The Mets have played their last three games in Milwaukee, so I’ve been getting lots of views of the Brewers’ ballpark. And one thing I quickly noticed is that the dirt around home plate looks like, well, a plate.
I first noticed it from the centerfield camera view (shown above), and then of course I became fixated on it, looking at it from various angles:
If you’re thinking, “Duh — that’s nothing new!,” you’re right. I’ve found photos showing that the Brewers’ grounds crew has been doing this since 2019. But for whatever reason (not the least of which is that the Mets only go to Milwaukee once per year), I never noticed it until now. It’s one of those interesting ballpark-specific examples of field design, like the Dodgers’ thin batter’s boxes and the Reds’ odd catcher’s boxes.
I found a few overhead shots that give a better view of the plate-shaped dirt — which, as it turns out. is not really plate-shaped. They use a lighter-colored dirt for the batter’s boxes, the catcher’s box, and two triangular wedges behind the batter’s boxes, but not for the dirt directly in front of home plate. It all gets a bit blurry as the game proceeds, but it still manages to hold its shape pretty well:
I’ve never seen anything quite like this before (anyone..?). The closest comparison I can think of is in Detroit, where the Tigers’ ballpark has a plate-shaped cutout around the home plate area, instead of the conventional circular cutout:
(As you can see in that photo, the Tigers also have the dirt path running from the mound to the plate, a detail they copied from the Diamondbacks, who installed their own dirt path at the suggestion of Buck Showalter, although they later filled it in with grass. But I digress.)
Honestly, I don’t really love the Brewers’ plate-shaped dirt — it feels unnecessary, like a classic case of over-design — but I do love discovering these little ballpark quirks. I’d love to talk to a Brewers groundskeeper about it, but I know from past experience that the team doesn’t like to make its operations staff available for interviews. Dang.

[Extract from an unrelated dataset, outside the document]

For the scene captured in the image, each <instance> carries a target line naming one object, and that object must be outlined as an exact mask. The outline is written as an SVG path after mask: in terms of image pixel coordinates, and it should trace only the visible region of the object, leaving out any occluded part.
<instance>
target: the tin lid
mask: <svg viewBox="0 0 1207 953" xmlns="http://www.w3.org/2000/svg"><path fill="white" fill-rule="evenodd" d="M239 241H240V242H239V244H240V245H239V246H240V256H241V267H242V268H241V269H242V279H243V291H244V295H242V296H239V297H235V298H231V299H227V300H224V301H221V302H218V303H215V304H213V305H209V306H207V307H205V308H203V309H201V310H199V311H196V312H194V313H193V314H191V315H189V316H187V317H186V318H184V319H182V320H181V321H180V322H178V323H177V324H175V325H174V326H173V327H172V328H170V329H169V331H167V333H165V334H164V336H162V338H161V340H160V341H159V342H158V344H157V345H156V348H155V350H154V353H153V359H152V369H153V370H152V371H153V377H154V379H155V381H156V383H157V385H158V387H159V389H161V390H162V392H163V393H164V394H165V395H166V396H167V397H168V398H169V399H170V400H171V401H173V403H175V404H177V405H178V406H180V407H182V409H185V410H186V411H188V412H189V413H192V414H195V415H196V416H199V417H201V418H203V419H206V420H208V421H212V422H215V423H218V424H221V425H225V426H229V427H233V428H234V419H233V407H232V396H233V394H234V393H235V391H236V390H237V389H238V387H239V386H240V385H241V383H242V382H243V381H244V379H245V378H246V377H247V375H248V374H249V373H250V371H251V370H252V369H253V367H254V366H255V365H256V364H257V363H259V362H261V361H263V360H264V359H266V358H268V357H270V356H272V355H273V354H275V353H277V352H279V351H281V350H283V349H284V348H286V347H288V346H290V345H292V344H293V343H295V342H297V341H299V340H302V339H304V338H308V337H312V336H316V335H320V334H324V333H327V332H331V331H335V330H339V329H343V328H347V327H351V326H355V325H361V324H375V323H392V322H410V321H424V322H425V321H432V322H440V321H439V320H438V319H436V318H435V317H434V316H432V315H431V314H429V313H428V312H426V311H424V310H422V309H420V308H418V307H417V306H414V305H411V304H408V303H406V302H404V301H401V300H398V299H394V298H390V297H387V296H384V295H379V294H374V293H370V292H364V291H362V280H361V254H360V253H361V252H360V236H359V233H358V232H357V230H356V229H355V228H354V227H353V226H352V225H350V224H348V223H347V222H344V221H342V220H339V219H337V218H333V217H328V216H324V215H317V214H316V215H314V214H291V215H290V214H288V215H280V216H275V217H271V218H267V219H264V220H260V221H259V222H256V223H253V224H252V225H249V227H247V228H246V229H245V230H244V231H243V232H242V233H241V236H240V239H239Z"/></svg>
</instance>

While we’re at it, here’s something Phil pointed out to me during this Mets/Brewers series: As you can see in the screen shot at the top of this page, the centerfield camera angle in Milwaukee is, like, dead center. At most other ballparks, it’s slightly off-center. Not sure if the off-center view is better or if it’s just that I’m used to it, but the dead-center view in Milwaukee is feels almost jarring by comparison. Yet another nuance of athletics aesthetics!